++++ THE RECORDS ++++

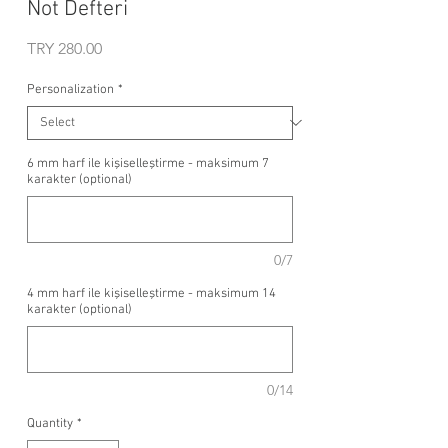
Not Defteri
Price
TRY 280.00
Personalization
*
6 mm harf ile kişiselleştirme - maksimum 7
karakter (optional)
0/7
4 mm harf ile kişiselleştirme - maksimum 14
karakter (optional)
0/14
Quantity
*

++++
++++ THE RECORDS ++++

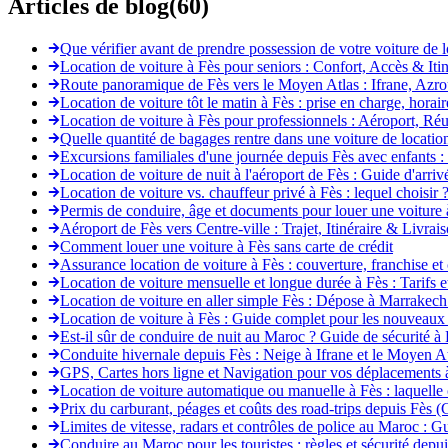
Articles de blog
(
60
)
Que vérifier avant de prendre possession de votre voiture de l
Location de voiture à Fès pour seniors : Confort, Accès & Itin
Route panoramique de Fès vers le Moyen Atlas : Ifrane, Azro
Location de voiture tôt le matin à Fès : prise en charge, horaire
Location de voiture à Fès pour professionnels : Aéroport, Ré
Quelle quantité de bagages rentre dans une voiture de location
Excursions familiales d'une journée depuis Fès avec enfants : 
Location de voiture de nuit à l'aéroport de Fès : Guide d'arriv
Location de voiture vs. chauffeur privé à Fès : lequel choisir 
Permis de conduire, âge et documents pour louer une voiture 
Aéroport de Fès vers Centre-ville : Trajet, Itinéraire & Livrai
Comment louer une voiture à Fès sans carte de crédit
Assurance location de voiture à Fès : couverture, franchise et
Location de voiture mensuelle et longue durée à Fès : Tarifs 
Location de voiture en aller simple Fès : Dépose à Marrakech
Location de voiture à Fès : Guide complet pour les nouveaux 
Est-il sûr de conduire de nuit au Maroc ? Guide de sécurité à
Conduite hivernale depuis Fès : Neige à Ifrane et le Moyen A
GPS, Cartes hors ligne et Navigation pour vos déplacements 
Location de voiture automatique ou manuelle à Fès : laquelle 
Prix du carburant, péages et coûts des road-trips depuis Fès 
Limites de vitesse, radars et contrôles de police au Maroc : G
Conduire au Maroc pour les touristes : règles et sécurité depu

++++

ACTIVITY: Of the lines above, extract only those from the line with "Articles de blog" to the line with "Conduire au Maroc", both included, exactly as written.

TASK RESULT:
Articles de blog
(
60
)
Que vérifier avant de prendre possession de votre voiture de l
Location de voiture à Fès pour seniors : Confort, Accès & Itin
Route panoramique de Fès vers le Moyen Atlas : Ifrane, Azro
Location de voiture tôt le matin à Fès : prise en charge, horaire
Location de voiture à Fès pour professionnels : Aéroport, Ré
Quelle quantité de bagages rentre dans une voiture de location
Excursions familiales d'une journée depuis Fès avec enfants : 
Location de voiture de nuit à l'aéroport de Fès : Guide d'arriv
Location de voiture vs. chauffeur privé à Fès : lequel choisir 
Permis de conduire, âge et documents pour louer une voiture 
Aéroport de Fès vers Centre-ville : Trajet, Itinéraire & Livrai
Comment louer une voiture à Fès sans carte de crédit
Assurance location de voiture à Fès : couverture, franchise et
Location de voiture mensuelle et longue durée à Fès : Tarifs 
Location de voiture en aller simple Fès : Dépose à Marrakech
Location de voiture à Fès : Guide complet pour les nouveaux 
Est-il sûr de conduire de nuit au Maroc ? Guide de sécurité à
Conduite hivernale depuis Fès : Neige à Ifrane et le Moyen A
GPS, Cartes hors ligne et Navigation pour vos déplacements 
Location de voiture automatique ou manuelle à Fès : laquelle 
Prix du carburant, péages et coûts des road-trips depuis Fès 
Limites de vitesse, radars et contrôles de police au Maroc : G
Conduire au Maroc pour les touristes : règles et sécurité depu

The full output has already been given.